Economists warn us that, ceteris paribus (how I miss using those 2 words), productivity (output per unit of input) weakness (0.6% this year versus 5.6% in 2009) and spare capacity (factors of production not being used to their fullest capacity – think of a drooping sail) in the economy will lead to higher (wage) inflation (too much money chasing too few goods) which would mean interest rates (the price of money) will have to go up sooner than we thought (in time for the next election in Q2 2015 as the markets suggest). An interpretation becoming more common though is that the relationship between productivity and ‘unemployment’ has broken down for structural reasons. More and more people are self employed (as many as 38% of net job adds in the last 12 months) and underemployed (89% of those who have become self employed since the recession work – or generate pay to work – less than 30 hours a week). So perhaps there is room for the economy to grow without a risk of (excessive) inflation. This is substantiated by looking at the space we know best: an ONS report on Graduates in the UK Labour Market in November 2013 suggested that 47% of graduates who had completed a degree in the last 5 years were working in non-graduate roles. Many are also working in paid or unpaid internships. Underemployed graduates should start to earn bigger wage packets but we continually quote a stat that every £1 invested responsibly in graduates generates a Return On Investment of 530% over 3 years – now that’s productivity. UK inflation figures came in below the Bank Of England target of 2% last week and many still worry about deflation but wage inflation is a real concern (though National Minimum Wage rising to £7 an hour is more than necessary).

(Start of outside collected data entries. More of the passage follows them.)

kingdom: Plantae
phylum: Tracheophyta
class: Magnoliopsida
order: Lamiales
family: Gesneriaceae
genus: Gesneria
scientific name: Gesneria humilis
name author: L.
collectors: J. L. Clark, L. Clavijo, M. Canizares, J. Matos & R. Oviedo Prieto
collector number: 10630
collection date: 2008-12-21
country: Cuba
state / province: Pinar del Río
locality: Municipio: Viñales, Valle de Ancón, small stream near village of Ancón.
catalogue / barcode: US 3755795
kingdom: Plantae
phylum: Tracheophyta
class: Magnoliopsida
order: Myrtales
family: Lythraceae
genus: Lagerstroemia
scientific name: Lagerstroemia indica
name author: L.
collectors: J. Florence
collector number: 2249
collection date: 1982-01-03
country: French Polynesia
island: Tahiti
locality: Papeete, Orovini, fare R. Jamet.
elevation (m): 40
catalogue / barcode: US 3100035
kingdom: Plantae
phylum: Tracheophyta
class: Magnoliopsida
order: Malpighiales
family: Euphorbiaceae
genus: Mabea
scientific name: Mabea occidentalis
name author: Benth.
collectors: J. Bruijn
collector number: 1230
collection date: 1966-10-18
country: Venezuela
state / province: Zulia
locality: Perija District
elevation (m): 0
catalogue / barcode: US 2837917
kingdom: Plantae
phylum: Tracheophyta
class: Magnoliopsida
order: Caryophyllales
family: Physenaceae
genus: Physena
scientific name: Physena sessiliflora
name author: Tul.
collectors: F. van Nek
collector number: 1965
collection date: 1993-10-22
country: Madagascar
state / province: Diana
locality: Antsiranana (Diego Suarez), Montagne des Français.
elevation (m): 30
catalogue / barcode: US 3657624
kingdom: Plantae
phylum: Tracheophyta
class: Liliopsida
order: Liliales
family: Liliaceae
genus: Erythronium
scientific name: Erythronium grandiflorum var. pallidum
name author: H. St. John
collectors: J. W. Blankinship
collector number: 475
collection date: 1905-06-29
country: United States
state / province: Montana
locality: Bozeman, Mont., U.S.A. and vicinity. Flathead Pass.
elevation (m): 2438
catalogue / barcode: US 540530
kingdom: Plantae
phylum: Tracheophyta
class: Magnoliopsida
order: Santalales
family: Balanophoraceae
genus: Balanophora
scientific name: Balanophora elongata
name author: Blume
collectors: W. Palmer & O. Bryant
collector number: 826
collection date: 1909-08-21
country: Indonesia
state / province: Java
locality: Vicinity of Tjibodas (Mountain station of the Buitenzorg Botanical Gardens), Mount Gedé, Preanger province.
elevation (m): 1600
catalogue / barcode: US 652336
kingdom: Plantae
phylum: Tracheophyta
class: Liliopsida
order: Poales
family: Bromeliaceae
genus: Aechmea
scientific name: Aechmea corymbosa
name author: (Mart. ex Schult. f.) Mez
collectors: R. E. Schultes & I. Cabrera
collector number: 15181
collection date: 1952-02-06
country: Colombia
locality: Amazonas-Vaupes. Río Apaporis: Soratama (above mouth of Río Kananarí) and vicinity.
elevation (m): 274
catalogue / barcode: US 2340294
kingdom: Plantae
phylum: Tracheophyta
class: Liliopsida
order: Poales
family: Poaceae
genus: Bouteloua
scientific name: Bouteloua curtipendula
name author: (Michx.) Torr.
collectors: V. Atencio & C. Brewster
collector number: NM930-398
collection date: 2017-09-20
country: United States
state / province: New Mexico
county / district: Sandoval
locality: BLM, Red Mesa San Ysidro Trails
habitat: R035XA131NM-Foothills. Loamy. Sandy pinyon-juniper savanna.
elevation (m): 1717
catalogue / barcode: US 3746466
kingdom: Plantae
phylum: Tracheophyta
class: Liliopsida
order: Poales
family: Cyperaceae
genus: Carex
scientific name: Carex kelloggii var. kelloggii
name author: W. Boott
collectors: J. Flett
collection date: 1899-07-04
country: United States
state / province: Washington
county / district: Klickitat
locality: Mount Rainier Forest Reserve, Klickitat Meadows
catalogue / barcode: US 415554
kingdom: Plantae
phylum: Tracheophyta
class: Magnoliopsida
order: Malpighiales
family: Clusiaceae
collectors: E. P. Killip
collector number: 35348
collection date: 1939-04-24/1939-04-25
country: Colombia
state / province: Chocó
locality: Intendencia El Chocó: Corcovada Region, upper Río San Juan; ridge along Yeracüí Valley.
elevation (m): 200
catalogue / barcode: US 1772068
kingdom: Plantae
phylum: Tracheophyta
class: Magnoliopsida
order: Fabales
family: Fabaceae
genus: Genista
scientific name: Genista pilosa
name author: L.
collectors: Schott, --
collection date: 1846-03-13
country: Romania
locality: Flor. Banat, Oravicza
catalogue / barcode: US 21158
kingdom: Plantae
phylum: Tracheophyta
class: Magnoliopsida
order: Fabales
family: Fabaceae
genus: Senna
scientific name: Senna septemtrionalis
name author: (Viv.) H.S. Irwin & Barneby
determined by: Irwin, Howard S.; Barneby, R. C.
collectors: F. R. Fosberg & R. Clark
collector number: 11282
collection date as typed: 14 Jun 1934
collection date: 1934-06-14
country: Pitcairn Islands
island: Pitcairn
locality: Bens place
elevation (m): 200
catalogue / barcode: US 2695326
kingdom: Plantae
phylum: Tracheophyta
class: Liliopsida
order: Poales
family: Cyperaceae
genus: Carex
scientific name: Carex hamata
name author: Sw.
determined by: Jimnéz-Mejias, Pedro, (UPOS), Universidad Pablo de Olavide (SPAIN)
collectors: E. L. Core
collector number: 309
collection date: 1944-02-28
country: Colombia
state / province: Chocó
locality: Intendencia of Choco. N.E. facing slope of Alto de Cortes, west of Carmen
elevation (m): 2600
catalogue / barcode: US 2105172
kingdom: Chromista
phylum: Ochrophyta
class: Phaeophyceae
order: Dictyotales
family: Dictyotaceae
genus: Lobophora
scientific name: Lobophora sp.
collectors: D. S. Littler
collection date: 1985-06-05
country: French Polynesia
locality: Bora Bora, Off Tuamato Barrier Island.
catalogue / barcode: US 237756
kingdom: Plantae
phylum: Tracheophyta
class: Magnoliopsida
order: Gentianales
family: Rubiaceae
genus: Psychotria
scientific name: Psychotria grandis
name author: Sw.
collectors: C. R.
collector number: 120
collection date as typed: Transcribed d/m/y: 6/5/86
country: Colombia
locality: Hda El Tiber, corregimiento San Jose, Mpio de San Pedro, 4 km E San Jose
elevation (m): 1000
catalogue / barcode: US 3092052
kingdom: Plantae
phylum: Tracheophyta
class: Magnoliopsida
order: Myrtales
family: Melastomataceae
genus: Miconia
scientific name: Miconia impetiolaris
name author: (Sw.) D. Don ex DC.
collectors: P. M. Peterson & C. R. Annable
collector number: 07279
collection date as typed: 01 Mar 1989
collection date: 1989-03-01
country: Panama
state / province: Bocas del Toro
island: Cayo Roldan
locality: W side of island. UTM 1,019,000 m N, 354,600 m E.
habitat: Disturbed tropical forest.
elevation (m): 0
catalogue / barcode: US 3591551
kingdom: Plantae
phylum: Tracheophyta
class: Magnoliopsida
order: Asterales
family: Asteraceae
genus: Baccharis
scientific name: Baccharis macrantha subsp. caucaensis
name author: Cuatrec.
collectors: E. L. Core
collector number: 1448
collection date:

The government’s focus on entrepreneurialism (an easy way to wash their hands of the ‘lost generation’) has only exaggerated the productivity problems to date. Underemployment of UK graduates and the proliferation of part time and self employment masks the harsh reality of an economy that looks stronger on the face of it than it actually is and employment figures that are actually worse. I used to work at the same bank as the respected economist Stephen King (not that one but it is a horror story of sorts) who warns in his book ‘When The Money Runs Out‘ that the irresponsible flooding of the economy with cheap money in recent years will soon come home to roost (when the punch bowl gets taken away and the hangover commences) and turmoil will result. When rates do eventually rise (as sterling strength of 10% in the last year implies) given a booming housing market and at least the threat of inflation, then trouble could loom. But real unemployment or underemployment is still high and inflation is still (relatively) low so interest rates could arguably remain low for a while longer yet. The government has done well to stick to its knitting and stimulate economic growth (6 year highs and some of the strongest in the Western world) but it is still below pre-recession levels and perhaps obsessing with supply side solutions (Ricardo himself explained why the supply curve slopes upwards – because producers choose to supply more when the price is higher) isn’t the only solution. Keynesian thought suggests that we should not be obsessing with cutting borrowing and flooding the economy with cheap money (King might agree); rather we should be using demand side tools including increased government expenditure (and not just on HS2) to address structural issues in an ever changing economy, help the lost generation to find itself and boost productivity. Our calls for more subsidised internships (first made in 2010) remain.